A Bad Day for Sunshine (Sunshine Vicram #1)(62)
“I wish I could do something.”
“You can. Go home so I don’t have to worry about finding a Sunshine Popsicle on my next pass.”
“Okay, but I’m leaving under duress and against my better judgment.”
“Yeah, well, your judgment was never that great.”
What was that supposed to mean? “What’s that supposed to mean?”
If perfection manifested into human form, it would look exactly like the man sitting in her passenger’s seat. The one with the annoyed look on his face. “What it means, Vicram, is go home.” He said her name like it was something he would spit out if he were starving.
Before she could argue the point again—and take up more of his precious time—he climbed down from her cruiser and slammed the door. Then he pointed, telling her to lock it.
She obeyed almost faster than his cousin had. There was something about the way he gave an order. She felt that ignoring it would be risky.
But he hadn’t replaced his face mask and goggles. She waited and watched as he trod back to his truck, his hair whipping about his head, until he was safely inside. Then she released the breath she’d been holding.
Yet not five seconds after he got inside, he opened the door again, reached over his windshield, and pulled off her stupid note, the one that the storm had surely melted the lettering off. Humiliation burned through her.
He looked at it, the wind almost ripping it out of his hands. Then he looked back at her and let it go, the blizzard carrying it into oblivion before climbing back into his truck.
She rolled down her window and shouted, “That’s a five-hundred-dollar fine, mister!”
A backhoe drove past then. Levi turned the truck around to head back to his house, but he waited for her to do the same, for her to follow the backhoe. She did, and when they arrived back at 63, Sun and the backhoe went one direction while Levi and his cousin went the other.
Just like she and Levi always seemed to do.
Auri couldn’t sleep. She knew it would be an issue the next day, what with her coloring and the fact that dark blue circles just didn’t look good under her hazel eyes. But it didn’t matter.
Cruz’s dad had taken her home just as the winds picked up and the sky started dumping snow like it was a Christmas in Denver.
She enjoyed talking to Cruz’s dad—with Cruz interpreting, of course—on the short drive home. He was a nice guy and made a killer hot chocolate. The real stuff. Not the powdered stuff in a can.
Cruz walked Auri to the door when they got to her grandparents’ house.
“Do you like it?” he asked, gesturing toward their apartment in back.
“Are you kidding? I love it. Which part did you work on?”
“See that wall closest to the alley?”
She grinned. “Yes.”
“I built that. Among other things.”
“That’s my favorite wall.”
“Really?”
“And my bedroom.”
“Oh.”
He kept his gaze steady until she asked, “Hey, why did you work construction when your dad’s a mechanic?”
“I work for my grandfather in the summer. On my mom’s side.”
“Oh.
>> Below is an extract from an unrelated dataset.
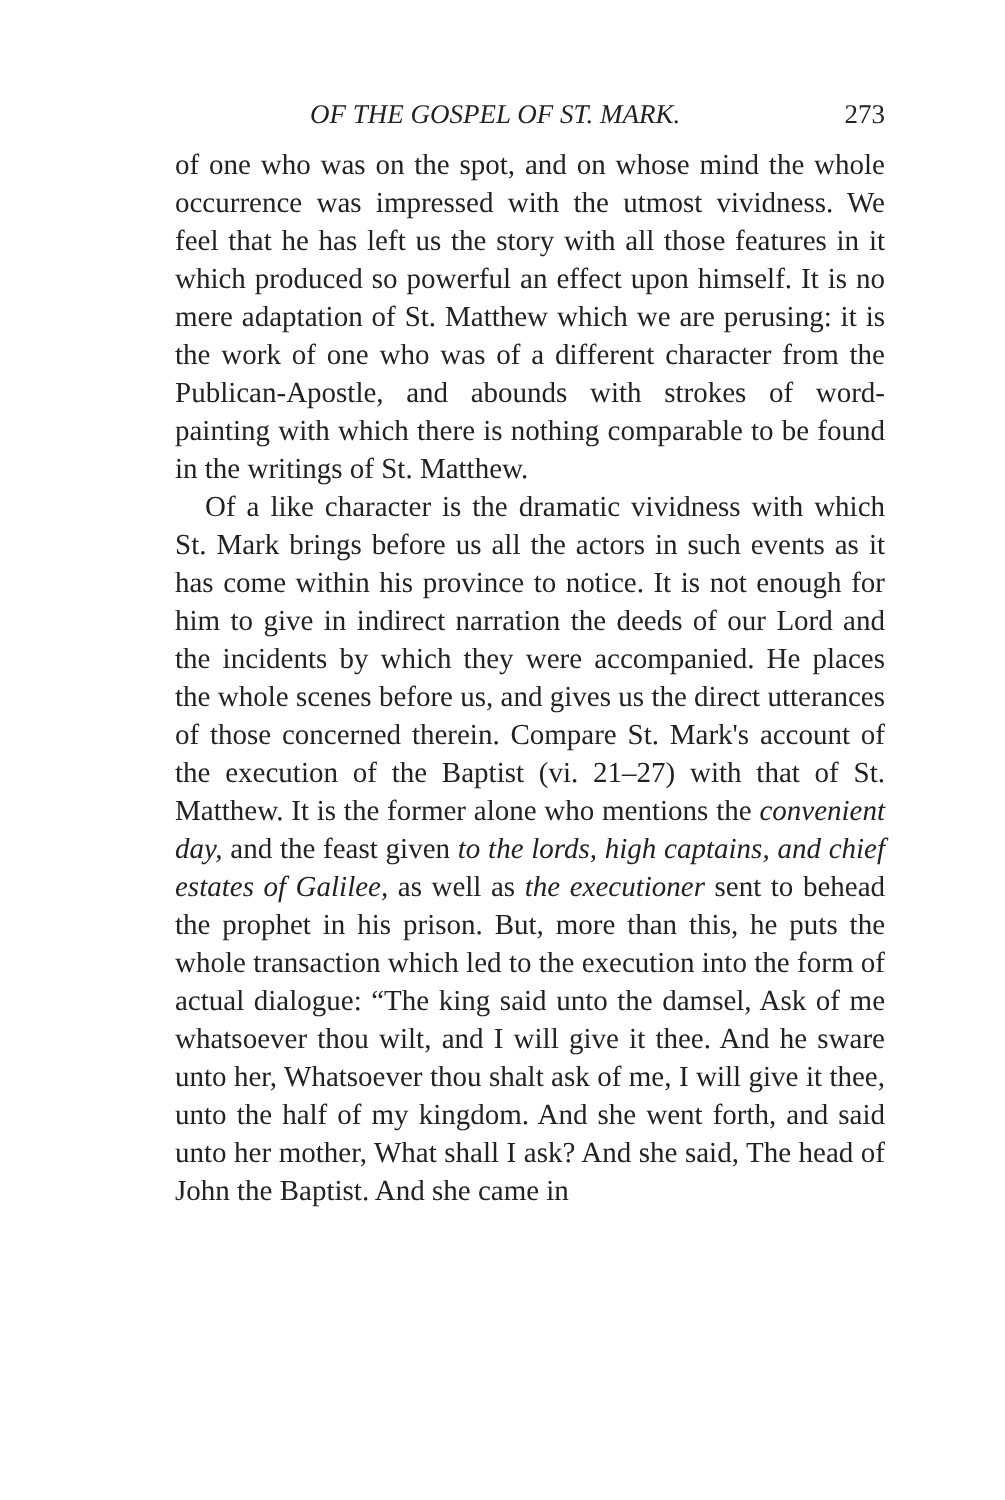OF THE GOSPEL OF ST. MARK. 273
of one who was on the spot, and on whose mind the whole occurrence was impressed with the utmost vividness. We feel that he has left us the story with all those features in it which produced so powerful an effect upon himself. It is no mere adaptation of St. Matthew which we are perusing: it is the work of one who was of a different character from the Publican-Apostle, and abounds with strokes of word-painting with which there is nothing comparable to be found in the writings of St. Matthew.
Of a like character is the dramatic vividness with which St. Mark brings before us all the actors in such events as it has come within his province to notice. It is not enough for him to give in indirect narration the deeds of our Lord and the incidents by which they were accompanied. He places the whole scenes before us, and gives us the direct utterances of those concerned therein. Compare St. Mark's account of the execution of the Baptist (vi. 21–27) with that of St. Matthew. It is the former alone who mentions the convenient day, and the feast given to the lords, high captains, and chief estates of Galilee, as well as the executioner sent to behead the prophet in his prison. But, more than this, he puts the whole transaction which led to the execution into the form of actual dialogue: “The king said unto the damsel, Ask of me whatsoever thou wilt, and I will give it thee. And he sware unto her, Whatsoever thou shalt ask of me, I will give it thee, unto the half of my kingdom. And she went forth, and said unto her mother, What shall I ask? And she said, The head of John the Baptist. And she came in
I didn’t know that.” The wind had picked up so that even in the covered porch, Auri’s hair was being flung about. “Thanks for working on this with me.”
“Of course. We’re partners.”
The smile that spread across her face couldn’t have been stopped if Moses himself had commanded it. Jesus, maybe, but Moses didn’t have quite enough clout to dampen her joy.
“Guess I should go before my dad freezes to death.”
“That would suck.”
“Yeah, it would.”
He turned to walk away, and she’d thought of him almost nonstop all night. And Sybil. And the students at Del Sol High she was going to have to face today.
She took one last glance in the mirror and considered her options. Not about her coloring. Nothing to be done about that. But about the students at Del Sol. The mean ones, anyway.
The way she saw it, she had three. Options, that is. She could face the students at school and be mocked and ridiculed for being a narc once again. She could beg her mom to let her help with the search. Or she could run away, change her name, and become a Vegas showgirl like her grandmother had been.
Decisions, decisions.
She grabbed her backpack and walked out to steal a gulp of her mom’s coffee.
“Hey, bug bite. How’d you sleep?”
“Great. Kind of. I don’t know. I kept waking up.” She noticed the patient smile on her mom’s face and grew wary. “What?”
“Who was the boy?”
“What boy?” The delicate arch of a single brow convinced Auri not to try to scam her mom. She plopped her backpack on a chair with a huff and dropped into the chair beside it. “I think I’m in love.”
Was that it? Was it her feelings for Cruz that had her so hesitant to face the day at Del Sol High? She’d never liked anyone so much she was afraid of losing them. Well, besides her mom.
That very woman had been taking a sip of coffee when Auri had professed her love, and she sipped and gasped at the same time. Then she spent the next ten minutes hacking up a lung. It would have been hilarious if Auri’s insides weren’t being eviscerated by shards of glass.